● **EXERCISE PASSAGE**:

[Start of section]

I was just forwarded this someone in my household who watches our server. That's it folks. I've been a hold out for a long time, but this is honestly it.

They want me to pay to stream content that I bought from my hardware transcoded also on my hardware.

I'll say it. As of today, I say Plex is dead. Luckily I've been setting up Jellyfin, I guess it's time to make it production ready.

Edit: I have a Plex Pass. More comments saying “Just buy a plex pass” are seriously not getting it. I have a Plex Pass and my users are still getting this.

And for the thousandth person who wants to say the same things to me:

  • YES I know I'm unaffected as a Plex Pass owner.
  • My users were immediately angry at it, which made me angry. Our users don't understand what plex pass is, and they shouldn't have to, that's why I had it. The fact that they were pinged even though it should have kept working is horribly sloppy
  • Plex is still removing functionality. I don't care that "People should pay their fair share". If Plex wants to put every new feature behind a paywall, that's completely okay. They are removing functionality.

[End of section]

● **PARTS OF THE EXERCISE**:
1. Answer these about the post on Plex:
(a) What does the writer say they are being asked to pay to stream?
(b) What has the writer been setting up?
(c) Does the writer have a Plex Pass?
2. Revise the post on Plex from "I was just forwarded" up to and including "is honestly it.", and put "home" in place of "household".

● **RECORD SET**:
[Start of section]

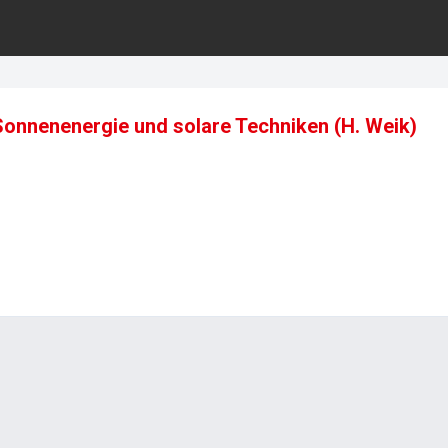
Sonnenenergie und solare Techniken (H. Weik)
1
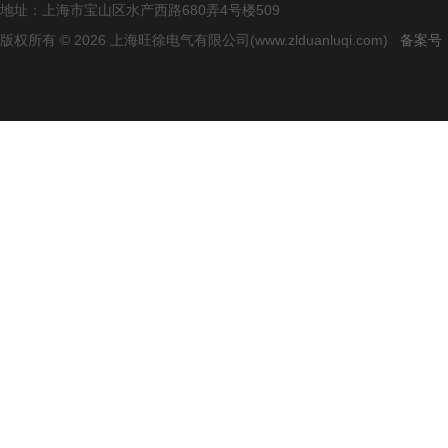
地址：上海市宝山区水产西路680弄4号楼509
版权所有 © 2026 上海旺徐电气有限公司(www.zlduanluqi.com)
备案号：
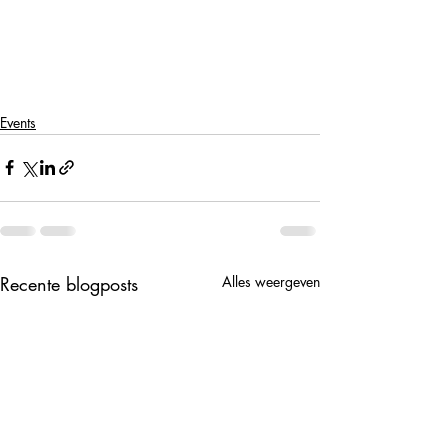
Events
Recente blogposts
Alles weergeven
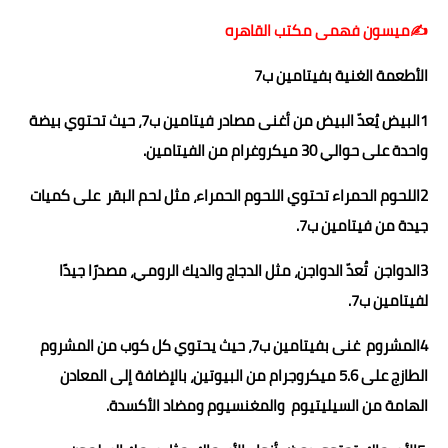
حوادث وقضايا
✍️ميسون فهمى مكتب القاهره
خدمات
الأطعمة الغنية بفيتامين ب7
الصحه والجمال
1البيض يُعدّ البيض من أغنى مصادر فيتامين ب7، حيث تحتوي بيضة
واحدة على حوالي 30 ميكروغرام من الفيتامين.
فن المطبخ
2اللحوم الحمراء تحتوي اللحوم الحمراء، مثل لحم البقر على كميات
مقالات
جيدة من فيتامين ب7.
3الدواجن تُعدّ الدواجن، مثل الدجاج والديك الرومي، مصدرًا جيدًا
لفيتامين ب7.
4المشروم غنى بفيتامين ب7، حيث يحتوي كل كوب من المشروم
الطازج على 5.6 ميكروجرام من البيوتين، بالإضافة إلى المعادن
الهامة من السيليتيوم والمغنسيوم ومضاد الأكسدة.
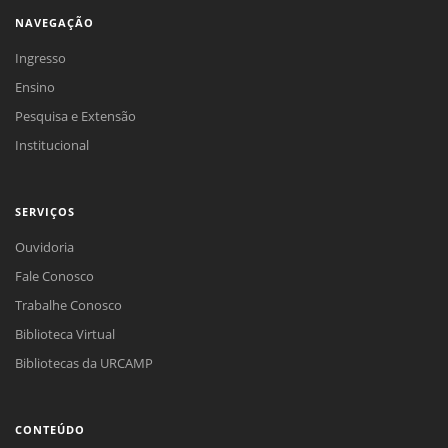
NAVEGAÇÃO
Ingresso
Ensino
Pesquisa e Extensão
Institucional
SERVIÇOS
Ouvidoria
Fale Conosco
Trabalhe Conosco
Biblioteca Virtual
Bibliotecas da URCAMP
CONTEÚDO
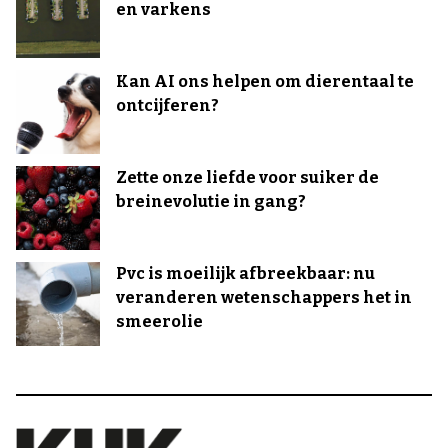
en varkens
Kan AI ons helpen om dierentaal te
ontcijferen?
Zette onze liefde voor suiker de
breinevolutie in gang?
Pvc is moeilijk afbreekbaar: nu
veranderen wetenschappers het in
smeerolie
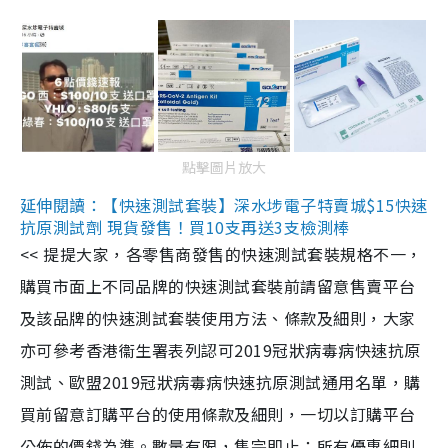
點擊圖片放大
延伸閱讀：【快速測試套裝】深水埗電子特賣城$15快速
抗原測試劑 現貨發售！買10支再送3支檢測棒
<< 提提大家，各零售商發售的快速測試套裝規格不一，
購買市面上不同品牌的快速測試套裝前請留意售賣平台
及該品牌的快速測試套裝使用方法、條款及細則，大家
亦可參考香港衞生署表列認可2019冠狀病毒病快速抗原
測試、歐盟2019冠狀病毒病快速抗原測試通用名單，購
買前留意訂購平台的使用條款及細則，一切以訂購平台
公佈的價錢為準。數量有限，售完即止；所有優惠細則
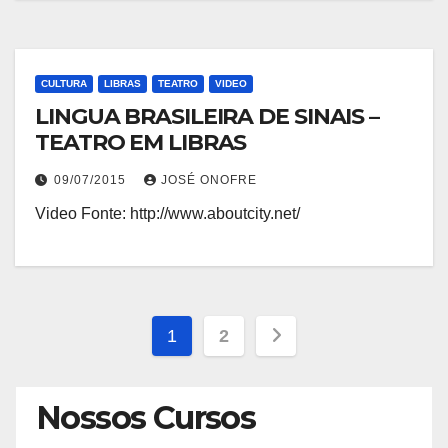
CULTURA
LIBRAS
TEATRO
VIDEO
LINGUA BRASILEIRA DE SINAIS –
TEATRO EM LIBRAS
09/07/2015
JOSÉ ONOFRE
Video Fonte: http://www.aboutcity.net/
Paginação
1
2
de
Nossos Cursos
posts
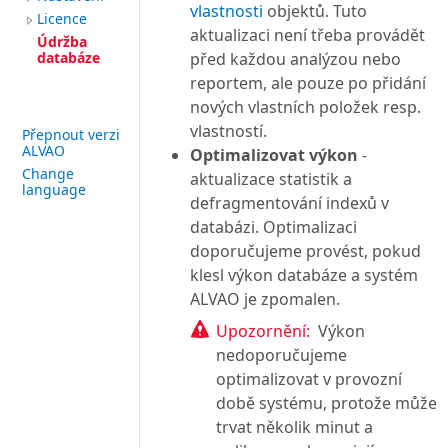
vlastnosti
objektů. Tuto
Licence
aktualizaci není třeba provádět
Údržba
databáze
před každou analýzou nebo
reportem, ale pouze po přidání
nových vlastních položek resp.
vlastností.
Přepnout verzi
ALVAO
Optimalizovat výkon
-
Change
aktualizace statistik a
language
defragmentování indexů v
databázi. Optimalizaci
doporučujeme provést, pokud
klesl výkon databáze a systém
ALVAO je zpomalen.
Upozornění:
Výkon
nedoporučujeme
optimalizovat v provozní
době systému, protože může
trvat několik minut a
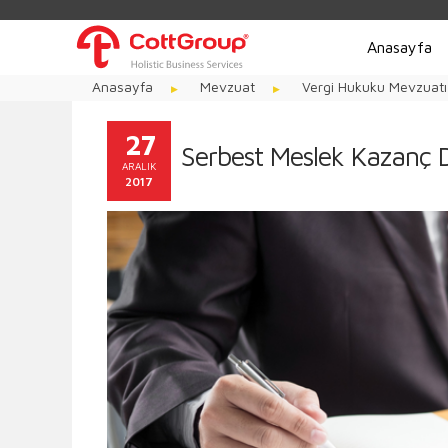
Anasayfa
Anasayfa
Mevzuat
Vergi Hukuku Mevzuatı
27
Serbest Meslek Kazanç 
ARALIK
2017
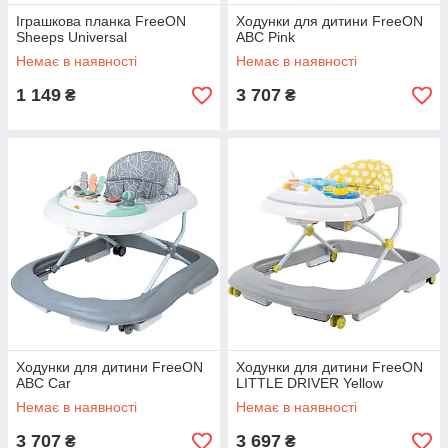
Іграшкова планка FreeON
Ходунки для дитини FreeON
Sheeps Universal
ABC Pink
Немає в наявності
Немає в наявності
1 149
3 707
₴
₴
Ходунки для дитини FreeON
Ходунки для дитини FreeON
ABC Car
LITTLE DRIVER Yellow
Немає в наявності
Немає в наявності
3 707
3 697
₴
₴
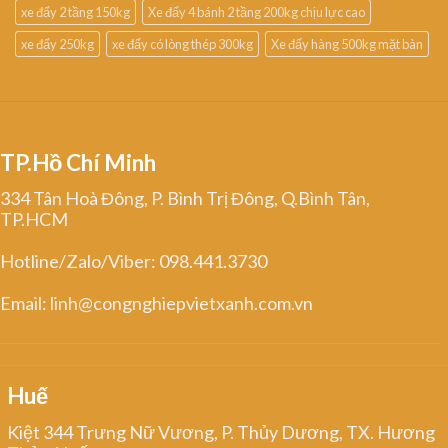
xe đẩy 2 tầng 150kg
Xe đẩy 4 bánh 2 tầng 200kg chịu lực cao
xe đẩy 250kg
xe đẩy có lòng thép 300kg
Xe đẩy hàng 500kg mặt bàn
TP.Hồ Chí Minh
334 Tân Hoà Đông, P. Bình Trị Đông, Q.Bình Tân,
TP.HCM
Hotline/Zalo/Viber: 098.441.3730
Email: linh@congnghiepvietxanh.com.vn
Huế
Kiệt 344 Trưng Nữ Vương, P. Thủy Dương, TX. Hương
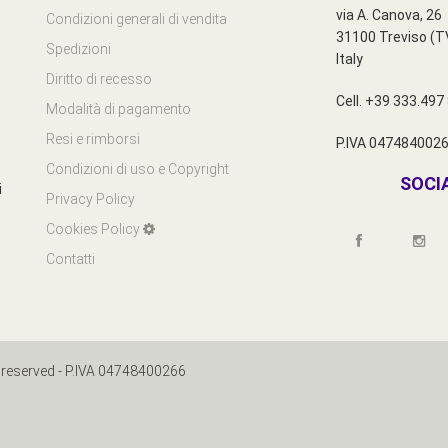
via A. Canova, 26
Condizioni generali di vendita
31100 Treviso (T
Spedizioni
Italy
Diritto di recesso
Cell. +39 333.49
Modalità di pagamento
Resi e rimborsi
P.IVA 047484002
Condizioni di uso e Copyright
SOCI
i
Privacy Policy
Cookies Policy
Contatti
reserved - P.IVA 04748400266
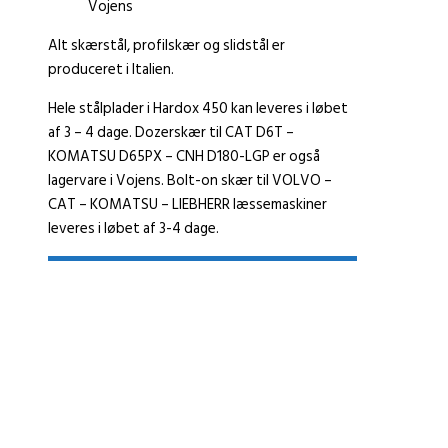
Vojens
Alt skærstål, profilskær og slidstål er
produceret i Italien.
Hele stålplader i Hardox 450 kan leveres i løbet
af 3 – 4 dage. Dozerskær til CAT D6T –
KOMATSU D65PX – CNH D180-LGP er også
lagervare i Vojens. Bolt-on skær til VOLVO –
CAT – KOMATSU – LIEBHERR læssemaskiner
leveres i løbet af 3-4 dage.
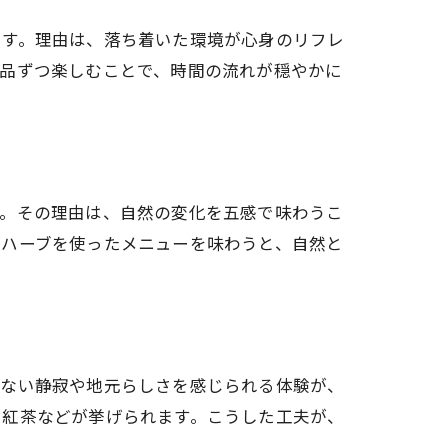
です。理由は、落ち着いた環境が心身のリフレ
一品ずつ楽しむことで、時間の流れが穏やかに
す。その理由は、自然の変化を五感で味わうこ
やハーブを使ったメニューを味わうと、自然と
はない静寂や地元らしさを感じられる体験が、
る紅茶などが挙げられます。こうした工夫が、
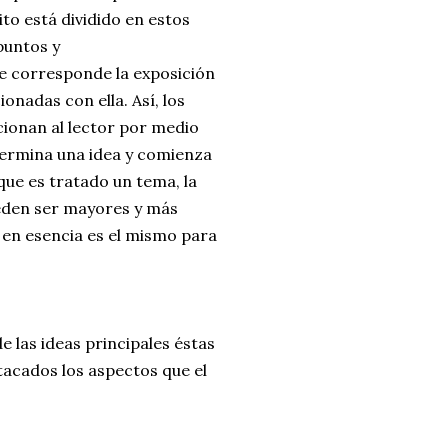
to está dividido en estos
puntos y
e corresponde la exposición
ionadas con ella. Así, los
ionan al lector por medio
termina una idea y comienza
ue es tratado un tema, la
ueden ser mayores y más
so en esencia es el mismo para
e las ideas principales éstas
stacados los aspectos que el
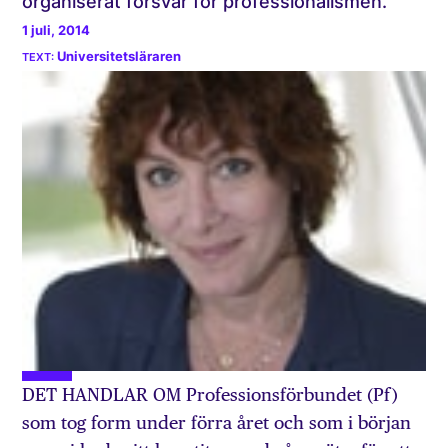
organiserat försvar för professionalismen.
1 juli, 2014
Universitetsläraren
DET HANDLAR OM Professionsförbundet (Pf)
som tog form under förra året och som i början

[End of section]

● **PER-TASK OUTPUTS**:
1.
(a) Content the writer bought, from the writer's own hardware and also transcoded on that hardware.
(b) Jellyfin.
(c) Yes.

2.
I was just forwarded this someone in my home who watches our server. That's it folks. I've been a hold out for a long time, but this is honestly it.